課題一覧:
• A. 補正係数に関する本文を読み、次の問いに答えよ。
(i) 第2の補正係数KTは何に応じて決まるか。
(ii) FPM、KT、FPTを決めるときに参照するマップは、どこに記憶されているか。
(iii) 加速増量補正又は減速減量補正の必要がなくなったとき、補正係数FAEWはどの値に向けて徐々に変化させるか。
• B. 補正係数に関する本文から、「T=TP×(FAF+KGX)×(FAEW+Ketc+1)+TAUV (1)」を含む箇所で書き始め、「0に向けて徐々に変化させる。」で止めて、そのまま打ち直せ。

+++ 本文抜粋

T=TP×(FAF+KGX)×(FAEW+Ketc+1)+TAUV (1)
吸気圧の変動に伴い、加速増量補正又は減速減量補正の必要が生じたときの補正係数FAEWの演算は、以下のようにして行う。具体的には、クランク角が所定量変化する間における吸気圧の変化量に応じた第1の補正係数FPMを基礎とし、そのときの冷却水温に応じた第2の補正係数KT、及びポート壁部材温に応じた第3の補正係数FPTをFPMに乗じて、補正係数の値FAEWbを算定する。FPM、KT、FPTはそれぞれ、ROM10c又はフラッシュメモリ10dに記憶しているマップを参照して決定する。その上で、上式(1)の補正係数FAEWを、算定した値FAEWbに即座に変動させるのではなく、図2に示すように、なまし処理を行うことによりFAEWbに向けて徐々に変化させる。加速増量補正又は減速減量補正の必要がなくなったときも、同様に、上式(1)の補正係数FAEWを即座に0にはせず、0に向けて徐々に変化させる。

++++++
+++ 所与の行

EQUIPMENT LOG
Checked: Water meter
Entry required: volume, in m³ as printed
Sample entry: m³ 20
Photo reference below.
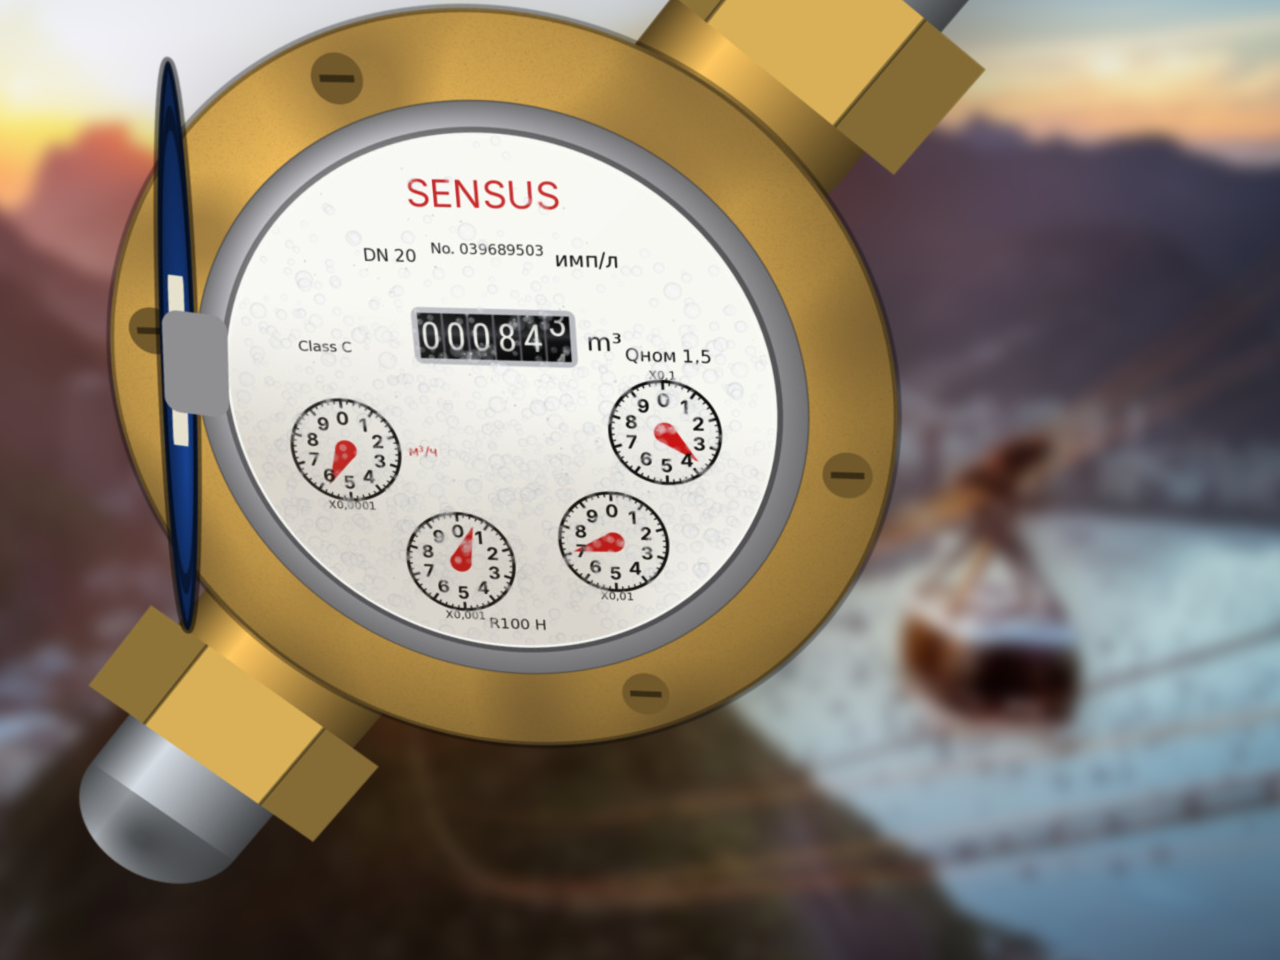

++++++

解答:
• A.
(i) 冷却水温
(ii) ROM10c又はフラッシュメモリ10d
(iii) 0

• B.
T=TP×(FAF+KGX)×(FAEW+Ketc+1)+TAUV (1)
吸気圧の変動に伴い、加速増量補正又は減速減量補正の必要が生じたときの補正係数FAEWの演算は、以下のようにして行う。具体的には、クランク角が所定量変化する間における吸気圧の変化量に応じた第1の補正係数FPMを基礎とし、そのときの冷却水温に応じた第2の補正係数KT、及びポート壁部材温に応じた第3の補正係数FPTをFPMに乗じて、補正係数の値FAEWbを算定する。FPM、KT、FPTはそれぞれ、ROM10c又はフラッシュメモリ10dに記憶しているマップを参照して決定する。その上で、上式(1)の補正係数FAEWを、算定した値FAEWbに即座に変動させるのではなく、図2に示すように、なまし処理を行うことによりFAEWbに向けて徐々に変化させる。加速増量補正又は減速減量補正の必要がなくなったときも、同様に、上式(1)の補正係数FAEWを即座に0にはせず、0に向けて徐々に変化させる。